In the presence of a tungsten catalyst at high temperature, the decomposition of ammonia to nitrogen and hydrogen is a zero order process. If the rate constant at a particular temperature us 3.7x10^-6 mol. How long will it take for an ammonia concentration to drop from an initial concentration of 5 .0 x10^-4 M to 5.0x10^-5 M? What is the half life of the reaction under these conditions?
Write and balance the equation.
[A] = [Ao]-akt
[Ao] is the beginning cncn.
k is given
t is time.
a is the coefficient in the balanced equation.
t1/2 = [Ao]/2ak
To solve this problem, we need to use the rate equation for a zero-order reaction and integrate it to find an expression for the reaction time and half-life.

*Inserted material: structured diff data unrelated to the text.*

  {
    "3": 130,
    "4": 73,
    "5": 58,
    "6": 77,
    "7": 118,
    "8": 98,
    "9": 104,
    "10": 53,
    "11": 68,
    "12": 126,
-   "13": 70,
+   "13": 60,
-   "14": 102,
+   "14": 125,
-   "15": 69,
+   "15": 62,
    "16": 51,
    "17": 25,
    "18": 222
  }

In a zero-order reaction, the rate is independent of the concentration of the reactant. The rate equation for a zero-order reaction can be written as:
rate = k
Where:
rate is the rate of the reaction (concentration change per unit time)
k is the rate constant
To find how long it will take for the ammonia concentration to drop from an initial concentration of 5.0 x 10^-4 M to 5.0 x 10^-5 M, we need to calculate the time it takes for this concentration change to occur.
First, let's calculate the concentration change:
Concentration change = Initial concentration - Final concentration
= (5.0 x 10^-4 M) - (5.0 x 10^-5 M)
= 4.5 x 10^-4 M
Now, we can use the rate equation to find the time it takes for this concentration change to occur. Rearranging the equation, we have:
rate = k
k = rate
t = concentration change / rate
= (4.5 x 10^-4 M) / (3.7 x 10^-6 mol)
Calculating this value, we get:
t = (4.5 x 10^-4 M) / (3.7 x 10^-6 mol)
= 121.6 s
So, it will take approximately 121.6 seconds for the ammonia concentration to drop from 5.0 x 10^-4 M to 5.0 x 10^-5 M.

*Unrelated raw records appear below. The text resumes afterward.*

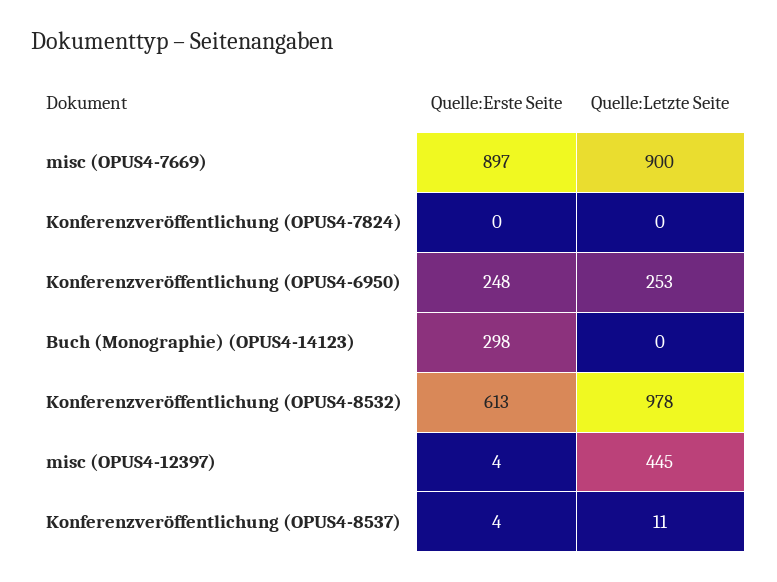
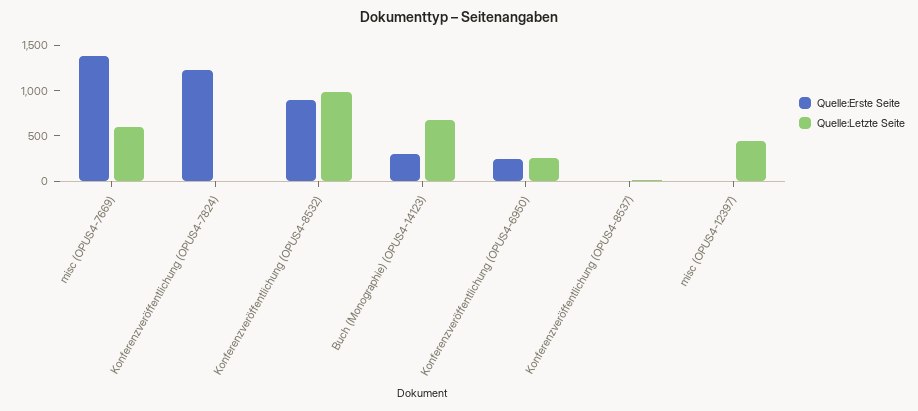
  {
    "Quelle:Erste Seite": {
-     "misc (OPUS4-7669)": 897,
+     "misc (OPUS4-7669)": 1400,
-     "Konferenzveröffentlichung (OPUS4-7824)": 0,
+     "Konferenzveröffentlichung (OPUS4-7824)": 1200,
      "Konferenzveröffentlichung (OPUS4-6950)": 248,
      "Buch (Monographie) (OPUS4-14123)": 298,
-     "Konferenzveröffentlichung (OPUS4-8532)": 613,
+     "Konferenzveröffentlichung (OPUS4-8532)": 900,
      "misc (OPUS4-12397)": 4,
      "Konferenzveröffentlichung (OPUS4-8537)": 4
    },
    "Quelle:Letzte Seite": {
-     "misc (OPUS4-7669)": 900,
+     "misc (OPUS4-7669)": 600,
      "Konferenzveröffentlichung (OPUS4-7824)": 0,
      "Konferenzveröffentlichung (OPUS4-6950)": 253,
-     "Buch (Monographie) (OPUS4-14123)": 0,
+     "Buch (Monographie) (OPUS4-14123)": 700,
      "Konferenzveröffentlichung (OPUS4-8532)": 978,
      "misc (OPUS4-12397)": 445,
      "Konferenzveröffentlichung (OPUS4-8537)": 11
    }
  }

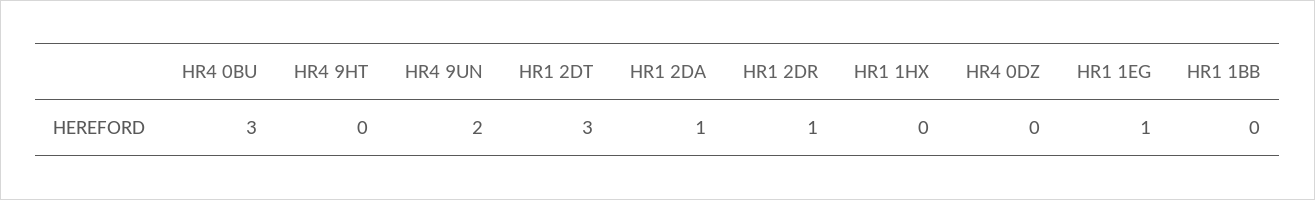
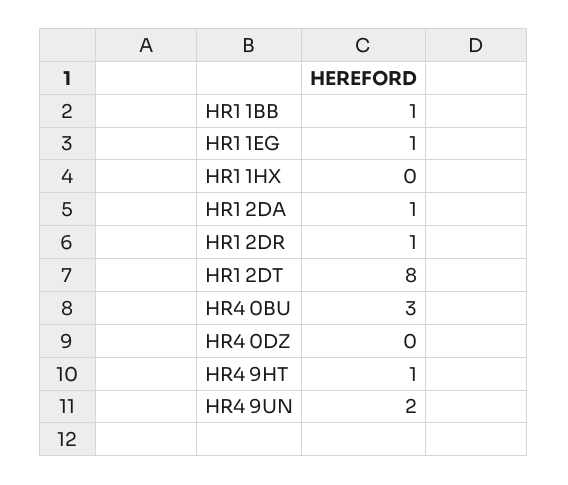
  {
    "HR4 0BU": 3,
-   "HR4 9HT": 0,
+   "HR4 9HT": 1,
    "HR4 9UN": 2,
-   "HR1 2DT": 3,
+   "HR1 2DT": 8,
    "HR1 2DA": 1,
    "HR1 2DR": 1,
    "HR1 1HX": 0,
    "HR4 0DZ": 0,
    "HR1 1EG": 1,
-   "HR1 1BB": 0
+   "HR1 1BB": 1
  }

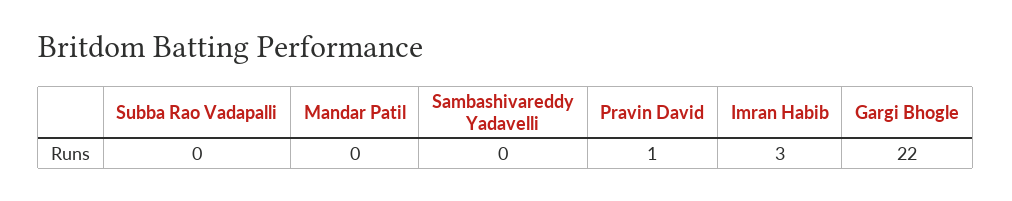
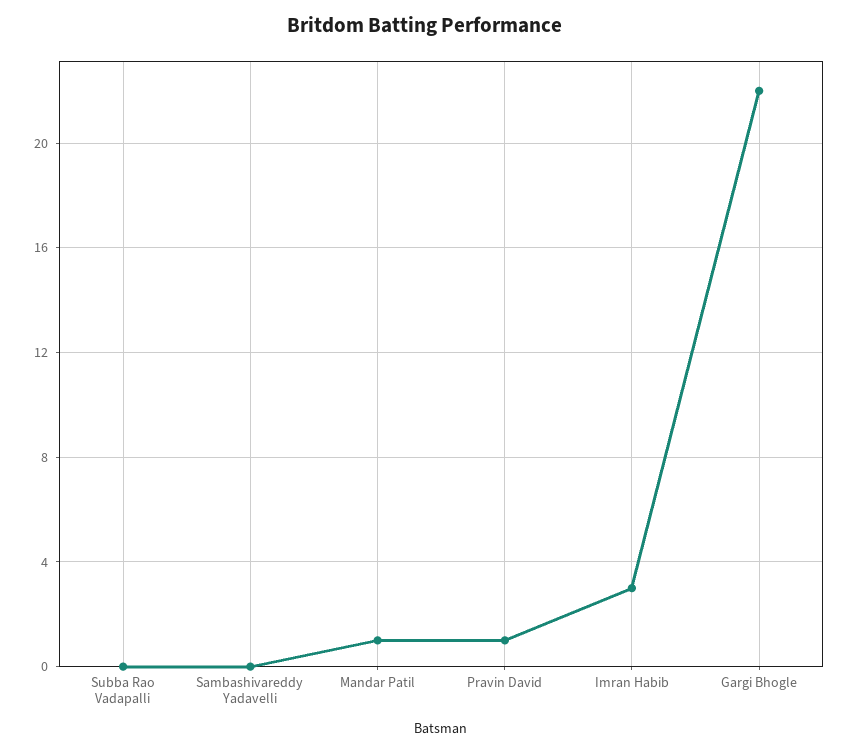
  {
    "Subba Rao Vadapalli": 0,
-   "Mandar Patil": 0,
+   "Mandar Patil": 1,
    "Sambashivareddy Yadavelli": 0,
    "Pravin David": 1,
    "Imran Habib": 3,
    "Gargi Bhogle": 22
  }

Now, let's calculate the half-life of the reaction. The half-life is the time it takes for the concentration to reduce to half its initial value.
For a zero-order reaction, the half-life can be calculated using the expression:
t(1/2) = initial concentration / (2 * rate)
Substituting the values, we have:
t(1/2) = (5.0 x 10^-4 M) / (2 * 3.7 x 10^-6 mol)
Calculating this value, we get:
t(1/2) = (5.0 x 10^-4 M) / (7.4 x 10^-6 mol)
= 67.6 s
So, the half-life of the reaction under these conditions is approximately 67.6 seconds.